## Written exercise:
Lay out as a numbered list the lines of the data from the one containing "Document page, 1241x1754 pixels." through the last line, leaving out any blank lines.
**** Data excerpts ****
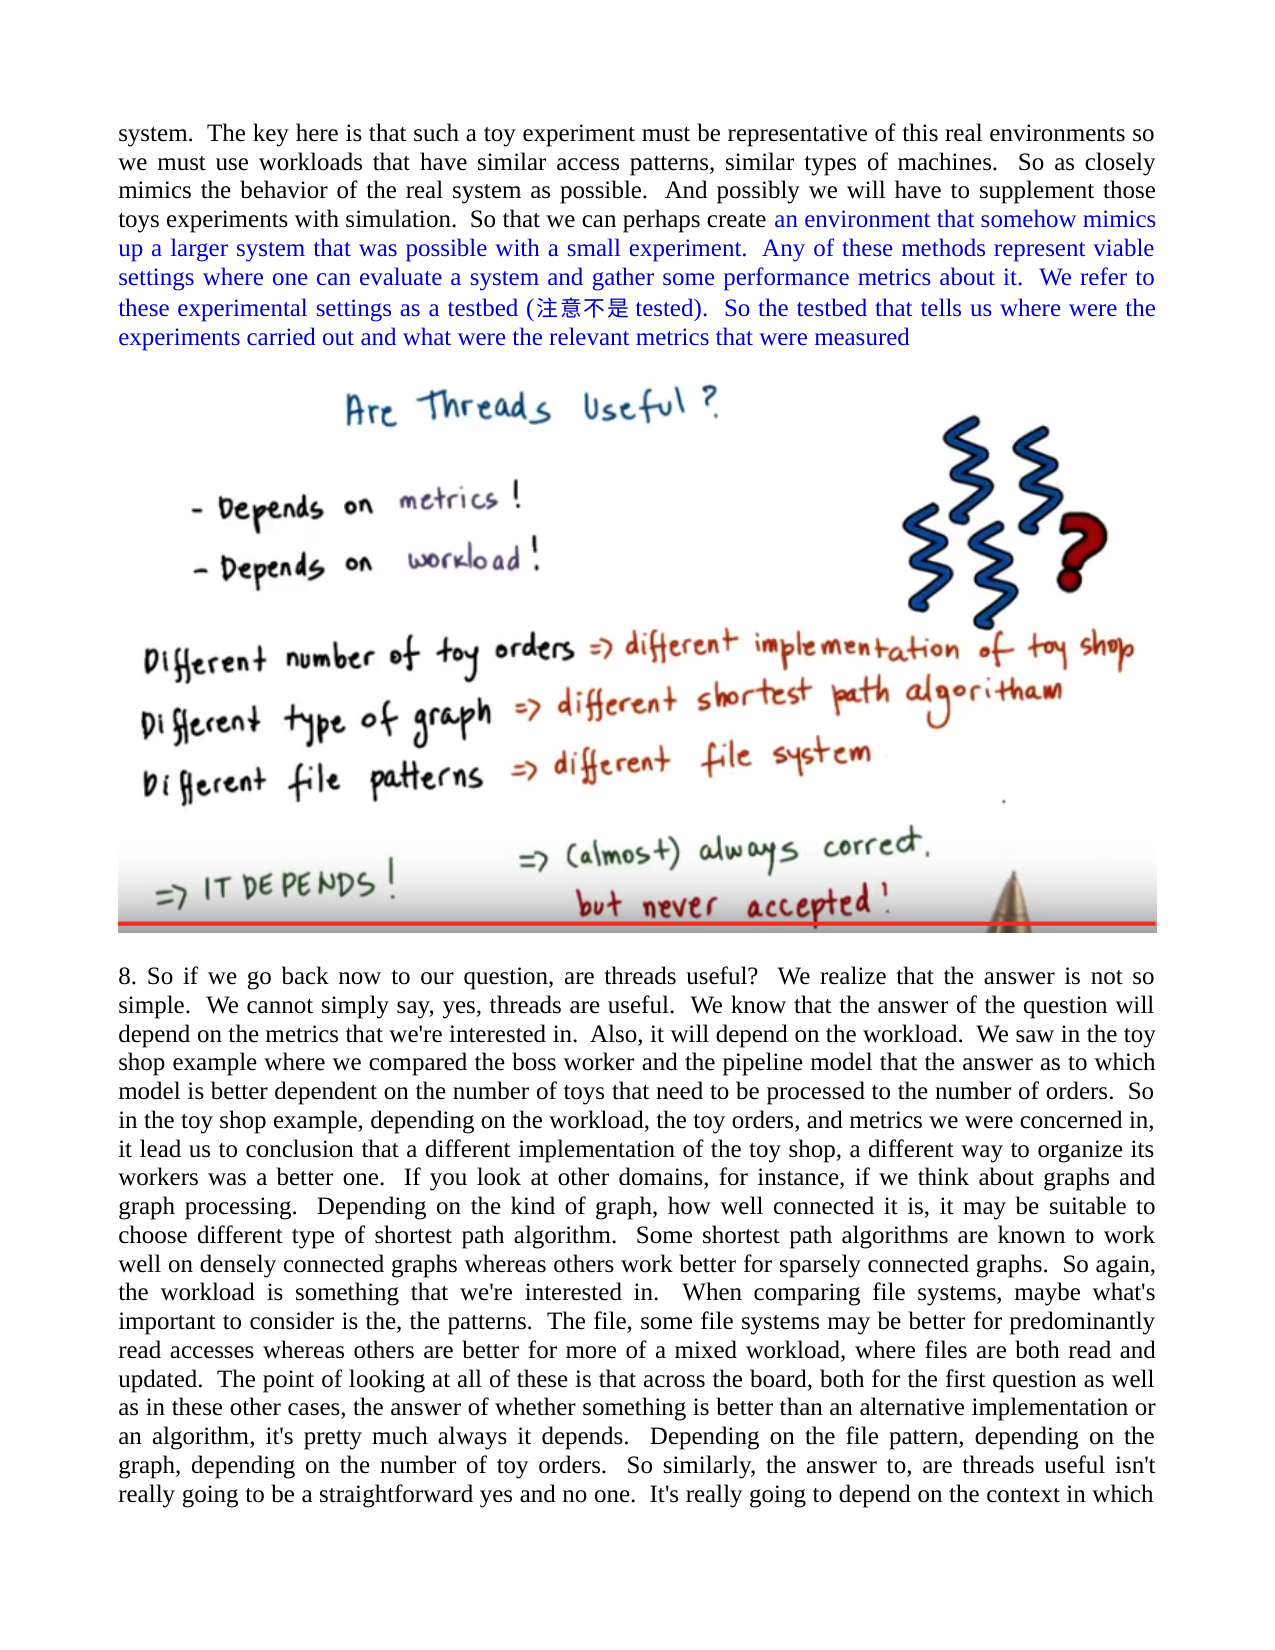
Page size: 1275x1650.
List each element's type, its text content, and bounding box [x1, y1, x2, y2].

text 8. So if we go back now to our question, are threads useful? We realize that the answer is not so simple. We cannot simply say, yes, threads are useful. We know that the answer of the question will depend on the metrics that we're interested in. Also, it will depend on the workload. We saw in the toy shop example where we compared the boss worker and the pipeline model that the answer as to which model is better dependent on the number of toys that need to be processed to the number of orders. So in the toy shop example, depending on the workload, the toy orders, and metrics we were concerned in, it lead us to conclusion that a different implementation of the toy shop, a different way to organize its workers was a better one. If you look at other domains, for instance, if we think about graphs and graph processing. Depending on the kind of graph, how well connected it is, it may be suitable to choose different type of shortest path algorithm. Some shortest path algorithms are known to work well on densely connected graphs whereas others work better for sparsely connected graphs. So again, the workload is something that we're interested in. When comparing file systems, maybe what's important to consider is the, the patterns. The file, some file systems may be better for predominantly read accesses whereas others are better for more of a mixed workload, where files are both read and updated. The point of looking at all of these is that across the board, both for the first question as well as in these other cases, the answer of whether something is better than an alternative implementation or an algorithm, it's pretty much always it depends. Depending on the file pattern, depending on the graph, depending on the number of toy orders. So similarly, the answer to, are threads useful isn't really going to be a straightforward yes and no one. It's really going to depend on the context in which [118, 961, 1157, 1507]
picture [118, 379, 1157, 933]
text system. The key here is that such a toy experiment must be representative of this real environments so we must use workloads that have similar access patterns, similar types of machines. So as closely mimics the behavior of the real system as possible. And possibly we will have to supplement those toys experiments with simulation. So that we can perhaps create an environment that somehow mimics up a larger system that was possible with a small experiment. Any of these methods represent viable settings where one can evaluate a system and gather some performance metrics about it. We refer to these experimental settings as a testbed (注意不是tested). So the testbed that tells us where were the experiments carried out and what were the relevant metrics that were measured [118, 118, 1157, 351]
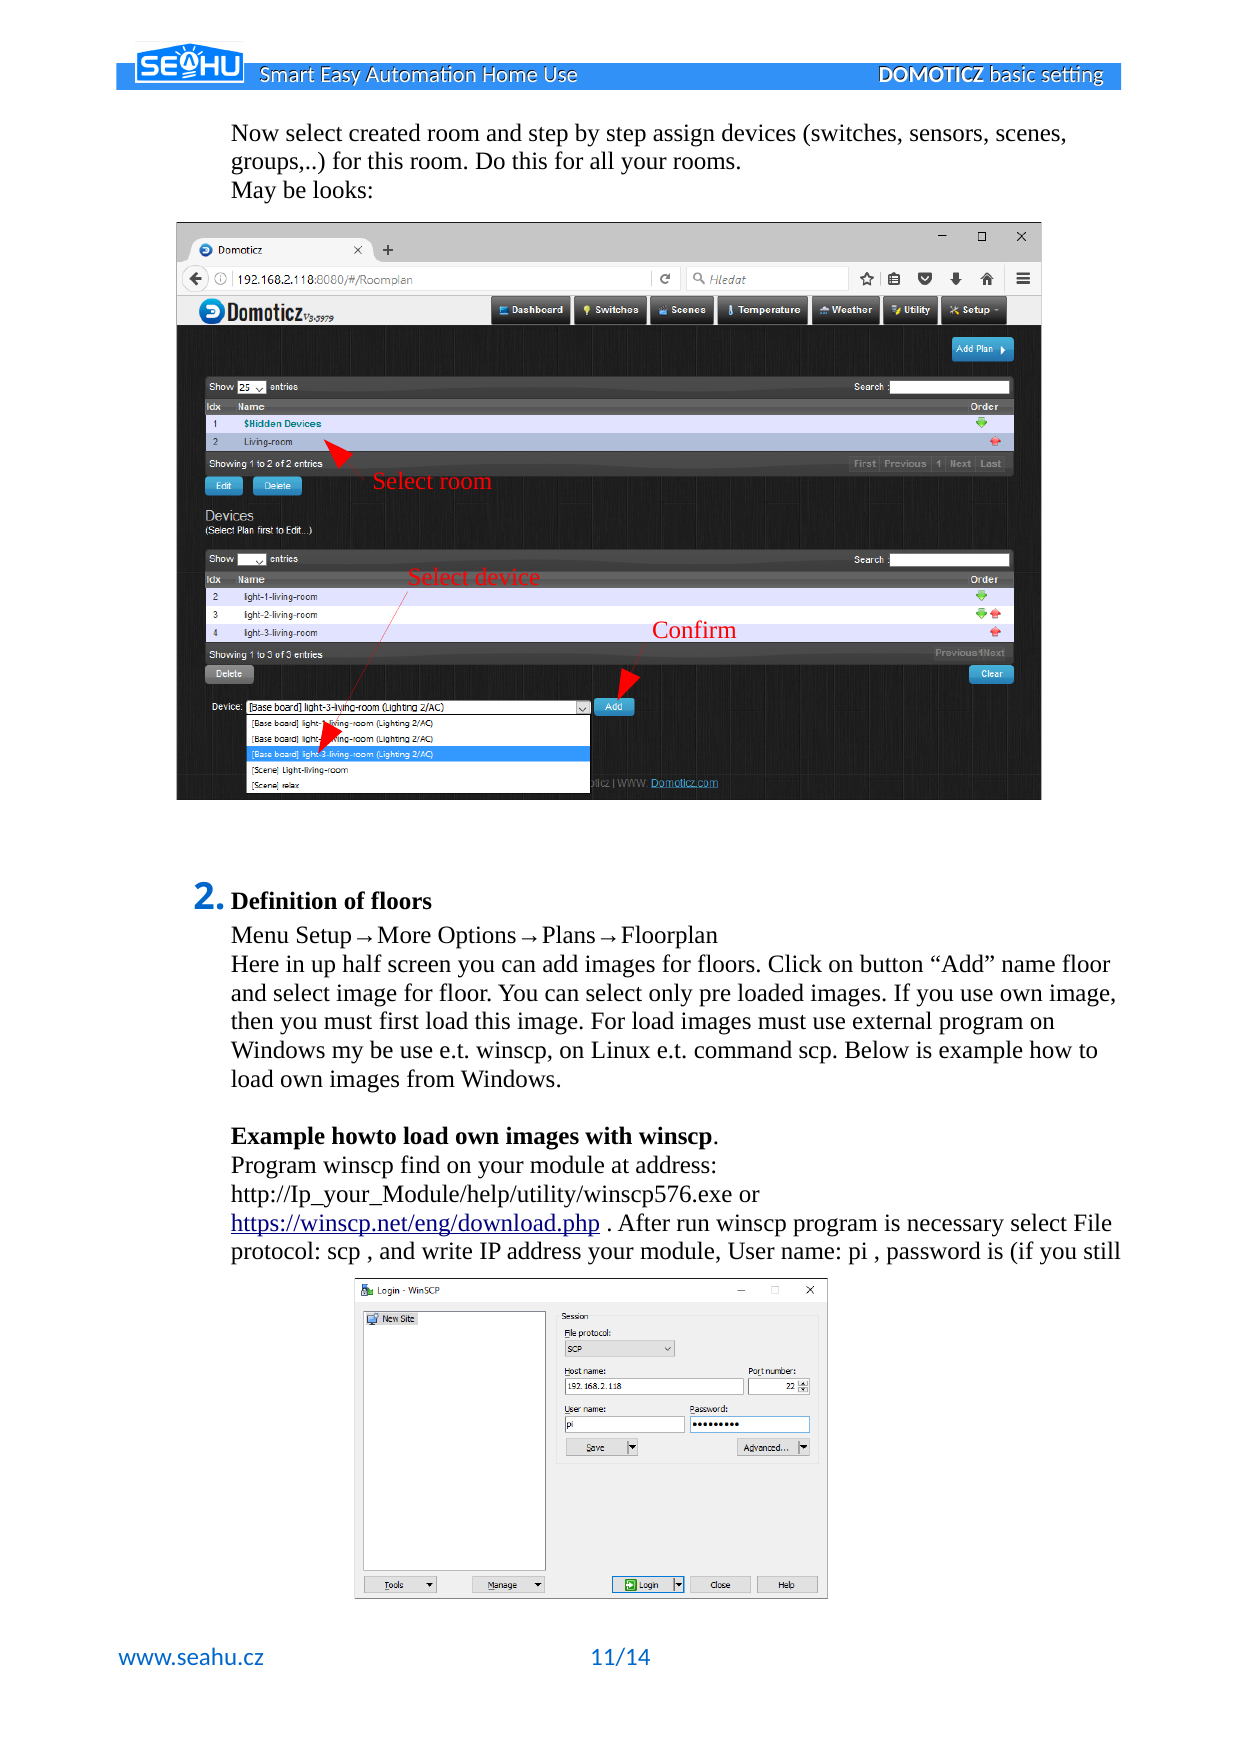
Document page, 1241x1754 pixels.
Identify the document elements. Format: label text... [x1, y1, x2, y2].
****
## Result:
1. Document page, 1241x1754 pixels.
2. Identify the document elements. Format: label text... [x1, y1, x2, y2].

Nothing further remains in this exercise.